▶ [Problem statement]:
Going through the data below, copy out each line where the word "สำหร" shows up.

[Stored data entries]
= = = =
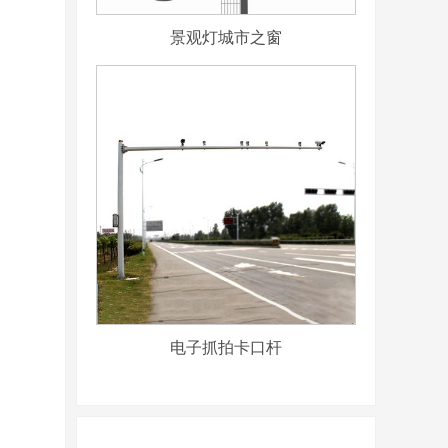
景观灯城市之窗
电子抓拍卡口杆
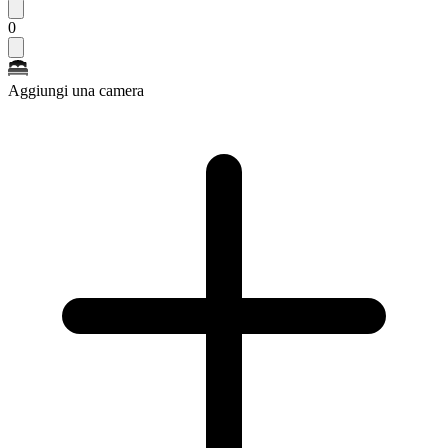
0
Aggiungi una camera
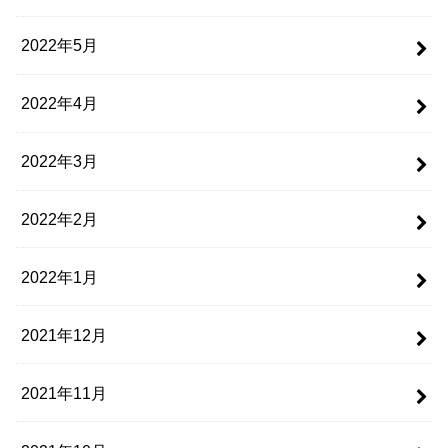
2022年5月
2022年4月
2022年3月
2022年2月
2022年1月
2021年12月
2021年11月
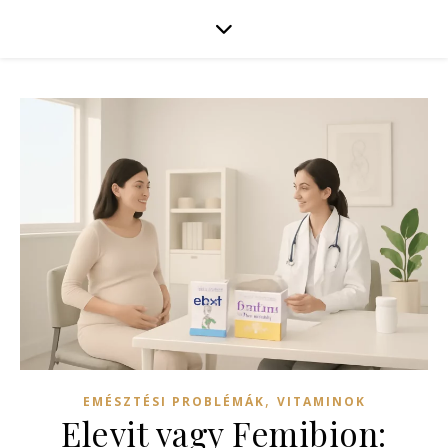
,
EMÉSZTÉSI PROBLÉMÁK
VITAMINOK
Elevit vagy Femibion:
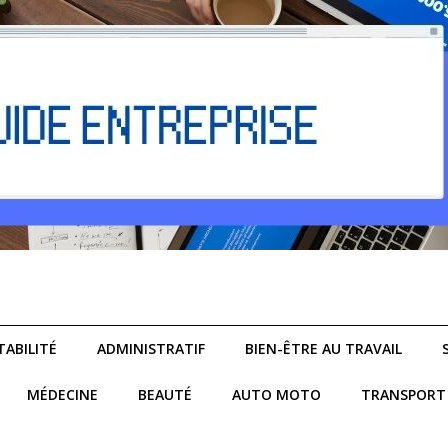
ABILITÉ
ADMINISTRATIF
BIEN-ÊTRE AU TRAVAIL
MÉDECINE
BEAUTÉ
AUTO MOTO
TRANSPORT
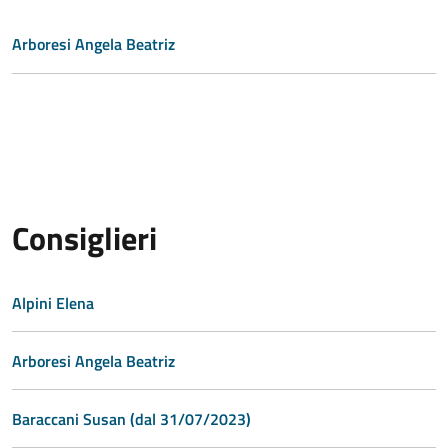
Arboresi Angela Beatriz
Consiglieri
Alpini Elena
Arboresi Angela Beatriz
Baraccani Susan (dal 31/07/2023)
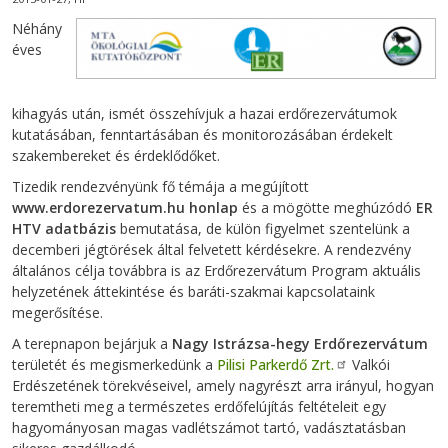
Néhány
éves
kihagyás után, ismét összehívjuk a hazai erdőrezervátumok
kutatásában, fenntartásában és monitorozásában érdekelt
szakembereket és érdeklődőket.
Tizedik rendezvényünk fő témája a megújított
www.erdorezervatum.hu honlap
és a mögötte meghúzódó
ER
HTV adatbázis
bemutatása, de külön figyelmet szentelünk a
decemberi jégtörések által felvetett kérdésekre. A rendezvény
általános célja továbbra is az Erdőrezervátum Program aktuális
helyzetének áttekintése és baráti-szakmai kapcsolataink
megerősítése.
A terepnapon bejárjuk a
Nagy Istrázsa-hegy Erdőrezervátum
területét és megismerkedünk a
Pilisi Parkerdő Zrt.
Valkói
Erdészetének törekvéseivel, amely nagyrészt arra irányul, hogyan
teremtheti meg a természetes erdőfelújítás feltételeit egy
hagyományosan magas vadlétszámot tartó, vadásztatásban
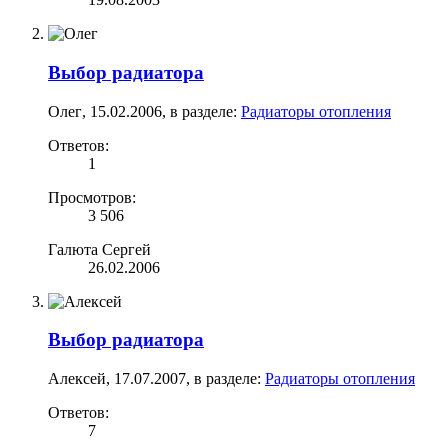
Выбор радиатора
Олег
,
15.02.2006
, в разделе:
Радиаторы отопления
Ответов:
1
Просмотров:
3 506
Галюта Сергей
26.02.2006
Выбор радиатора
Алексей
,
17.07.2007
, в разделе:
Радиаторы отопления
Ответов:
7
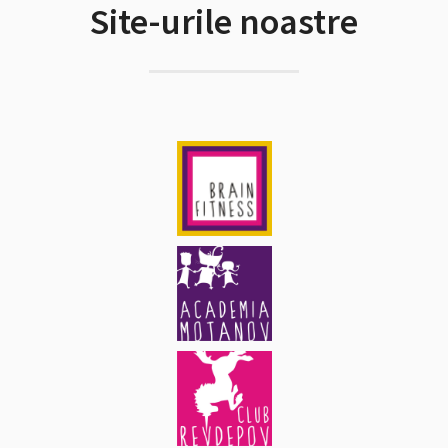
Site-urile noastre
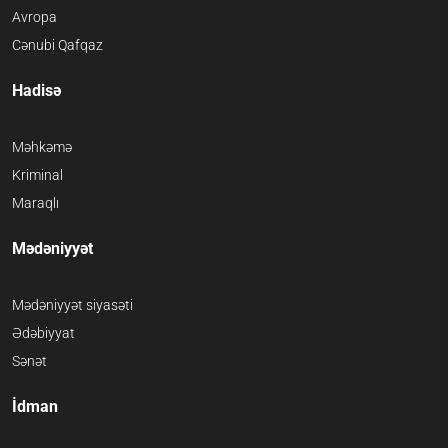
Avropa
Cənubi Qafqaz
Hadisə
Məhkəmə
Kriminal
Maraqlı
Mədəniyyət
Mədəniyyət siyasəti
Ədəbiyyat
Sənət
İdman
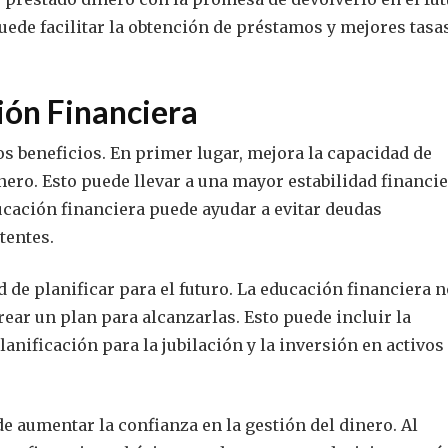
uede facilitar la obtención de préstamos y mejores tasa
ión Financiera
s beneficios. En primer lugar, mejora la capacidad de
ero. Esto puede llevar a una mayor estabilidad financie
ucación financiera puede ayudar a evitar deudas
tentes.
 de planificar para el futuro. La educación financiera 
ear un plan para alcanzarlas. Esto puede incluir la
anificación para la jubilación y la inversión en activos
e aumentar la confianza en la gestión del dinero. Al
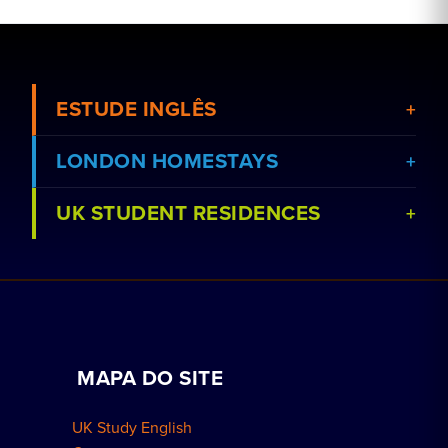
ESTUDE INGLÊS
LONDON HOMESTAYS
UK STUDENT RESIDENCES
Ver cursos
Reserve uma estadia em casa de família
Ver escolas
Reservar uma residência
Aulas particulares
Trabalhe conosco
MAPA DO SITE
Reservas para grupos
Como reservar
UK Study English
Residências em Londres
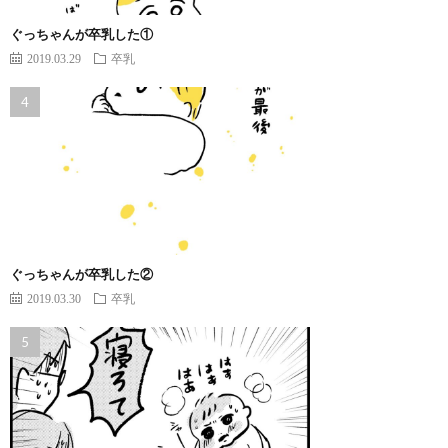
ぐっちゃんが卒乳した①
2019.03.29
卒乳
ぐっちゃんが卒乳した②
2019.03.30
卒乳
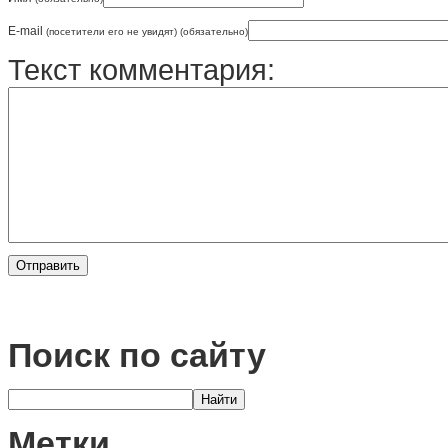
E-mail
(посетители его не увидят) (обязательно)
Текст комментария:
Поиск по сайту
Метки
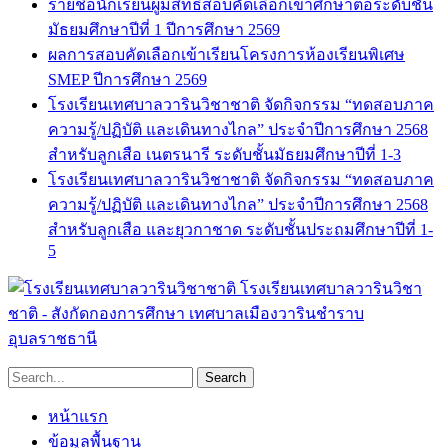
รายชื่อนักเรียนผู้มีสิทธิ์สอบคัดเลือกเข้าศึกษาต่อระดับชั้น
มัธยมศึกษาปีที่ 1 ปีการศึกษา 2569
ผลการสอบคัดเลือกเข้าเรียนโครงการห้องเรียนพิเศษ
SMEP ปีการศึกษา 2569
โรงเรียนเทศบาลวารินวิชาชาติ จัดกิจกรรม “ทดสอบภาค
ความรู้/ปฏิบัติ และเดินทางไกล” ประจำปีการศึกษา 2568
สำหรับลูกเสือ เนตรนารี ระดับชั้นมัธยมศึกษาปีที่ 1-3
โรงเรียนเทศบาลวารินวิชาชาติ จัดกิจกรรม “ทดสอบภาค
ความรู้/ปฏิบัติ และเดินทางไกล” ประจำปีการศึกษา 2568
สำหรับลูกเสือ และยุวกาชาด ระดับชั้นประถมศึกษาปีที่ 1-
5
โรงเรียนเทศบาลวารินวิชา
ชาติ - สังกัดกองการศึกษา เทศบาลเมืองวารินชำราบ
อุบลราชธานี
หน้าแรก
ข้อมูลพื้นฐาน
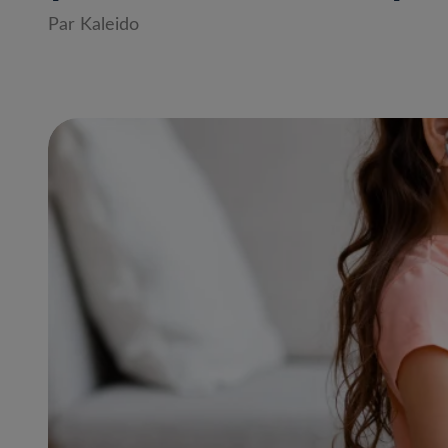
Par Kaleido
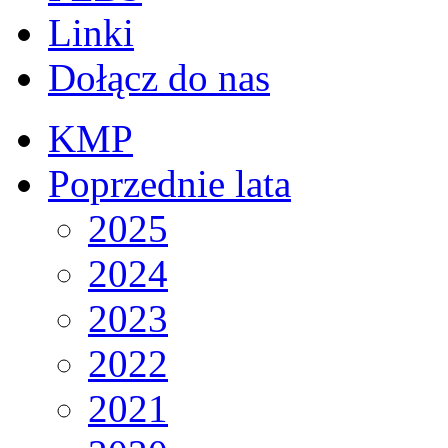
Linki
Dołącz do nas
KMP
Poprzednie lata
2025
2024
2023
2022
2021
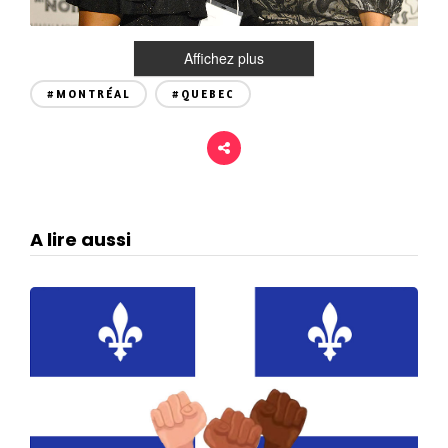
Affichez plus
#MONTRÉAL
#QUEBEC
A lire aussi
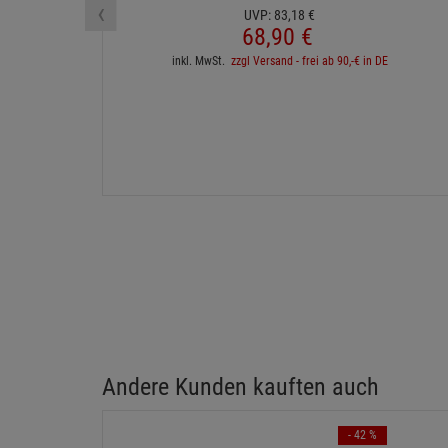
‹
UVP:
83,
18
€
68,
90
€
inkl. MwSt.
zzgl Versand - frei ab 90,-€ in DE
Andere Kunden kauften auch
- 42 %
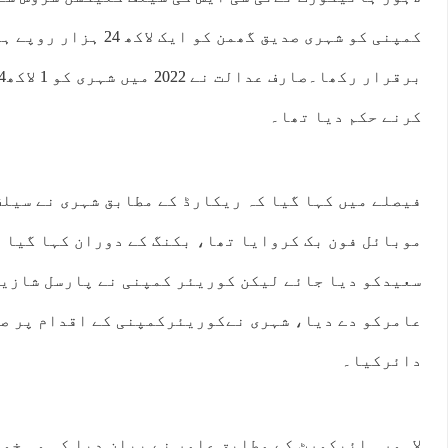
کمپنی کو شہری صدیق گھمن کو 
کرنے حکم دیا تھا۔
فیصلے میں کہا گیا کہ ریکارڈ کے مطابق شہری نے سیل
موبائل فون بک کروایا تھا، بکنگ کے دوران کہا گیا 
سعیدکو دیا جائے لیکن کوریئر کمپنی نے پارسل شازیہ
عامرکو دے دیا، شہری نےکوریئرکمپنی کے اقدام پر ص
دائرکیا۔
لاہور ہائیکورٹ کے مطابق عامر نے بیان دیا کہ وہ خود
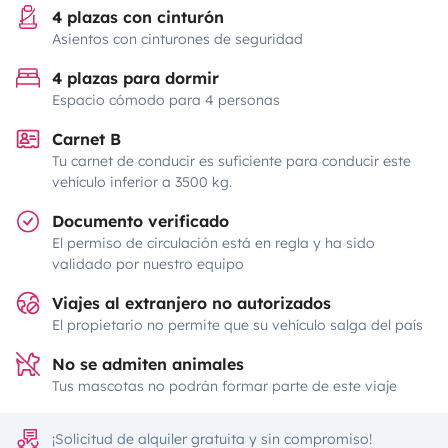
4 plazas con cinturón
Asientos con cinturones de seguridad
4 plazas para dormir
Espacio cómodo para 4 personas
Carnet B
Tu carnet de conducir es suficiente para conducir este
vehículo inferior a 3500 kg.
Documento verificado
El permiso de circulación está en regla y ha sido
validado por nuestro equipo
Viajes al extranjero no autorizados
El propietario no permite que su vehículo salga del país
No se admiten animales
Tus mascotas no podrán formar parte de este viaje
¡Solicitud de alquiler gratuita y sin compromiso!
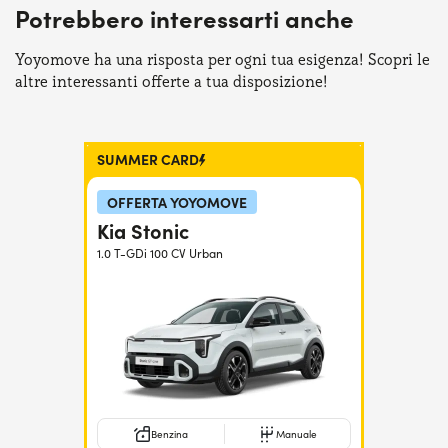
Potrebbero interessarti anche
Serve assistenza?
800595799
Yoyomove ha una risposta per ogni tua esigenza! Scopri le
altre interessanti offerte a tua disposizione!
SUMMER CARD
OFFERTA YOYOMOVE
Kia Stonic
1.0 T-GDi 100 CV Urban
Benzina
Manuale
= = = =
▶ [Exercise solution]:
สำหรับลูกเสือ เนตรนารี ระดับชั้นมัธยมศึกษาปีที่ 1-3
สำหรับลูกเสือ และยุวกาชาด ระดับชั้นประถมศึกษาปีที่ 1-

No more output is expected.